Mon vaillant confrère, les souvenirs que vous me rappelez sont gravés en moi ; depuis longtemps je vous connais et je vous estime. Vous avez été l’ami de l’exil ; vous êtes aujourd’hui le combattant de la vérité et de la liberté. Votre talent et votre courage sont pour votre journal, la Démocratie du Midi , un double gage de succès.

Nous traversons une crise fatale. Après l’invasion, le terrorisme réactionnaire. 1871 est un 1815, pire. Après les massacres, voici l’échafaud politique rétabli. Quels revenants funestes ! Trestaillon avait reparu en juin, Bellart reparaît en novembre. À l’odieux assassinat de Clément Thomas et de Lecomte, à l’abominable meurtre des otages, quelles répliques sanglantes ! Quel grossissement de l’horreur par l’hor- reur ! Quelle calamité pour la France que ce duel de la Commune et de l’Assem- blée !

La civilisation est en danger ; nous sentons un affreux glissement sur la pente féroce. J’ai écrit :

Personne n’est méchant, et que de mal on fait !

Avertissons toutes ces pauvres consciences troublées. Si le gouvernement est myope, tâchons qu’il ne soit pas sourd. Crions : Amnistie ! amnistie ! assez de sang ! assez de victimes ! qu’on fasse enfin grâce à la France ! c’est elle qui saigne.-On a ôté la parole au Rappel ; vous tous qui l’avez encore, répétez son vaillant cri : Pitié ! pardon ! fraternité ! Ne nous lassons pas, recommençons sans cesse. Demandons la paix et donnons l’alarme. Sonnons le tocsin de la clémence.

Je m’aperçois que c’est aujourd’hui le 2 décembre. Il y a vingt ans à pareille heure, je luttais contre un crime, j’étais traqué, et averti que, si l’on me prenait, on me fusillerait. Tout est bien, luttons.

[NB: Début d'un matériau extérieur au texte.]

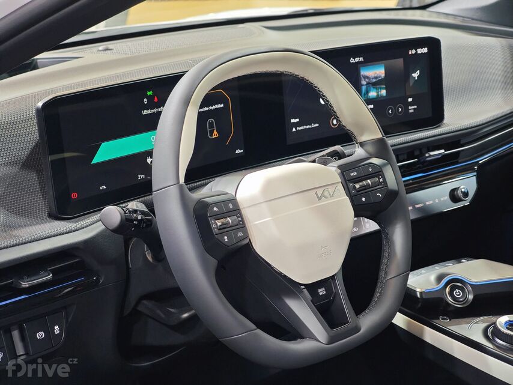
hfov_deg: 26.0
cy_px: 192
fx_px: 1112
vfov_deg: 19.6
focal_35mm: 75
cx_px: 256
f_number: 1.8
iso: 320
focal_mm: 12.28
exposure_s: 1/100
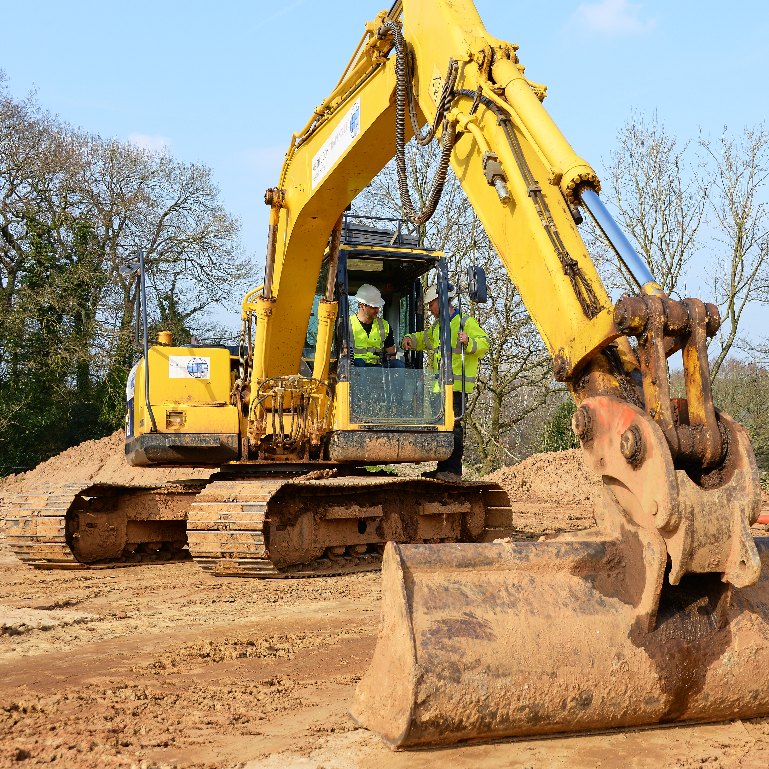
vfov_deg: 37.6
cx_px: 487
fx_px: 1131
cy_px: 385
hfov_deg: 37.3
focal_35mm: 45
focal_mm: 35
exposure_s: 1/250
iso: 125
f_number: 8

Cher confrère, je vous serre la main. VICTOR HUGO.

IV LE MANDAT CONTRACTUEL
Le 19 décembre, M. Victor Hugo reçut la lettre qu’on va lire : Paris, le 19 décembre 1871.
Monsieur,

En face d’une Assemblée qui méconnaît le mandat dont elle a été revêtue, il est nécessaire de faire passer dans les mœurs un grand principe, le mandat impératif.

A vous, la première gloire de la France, il appartient de donner au monde un grand exemple et de frapper un grand coup sur nos vieilles institutions. [Note : Les honorables signataires nous pardonneront d’omettre ici les quelques lignes où leur sympathie pour M. Victor Hugo est le plus vivement exprimée.]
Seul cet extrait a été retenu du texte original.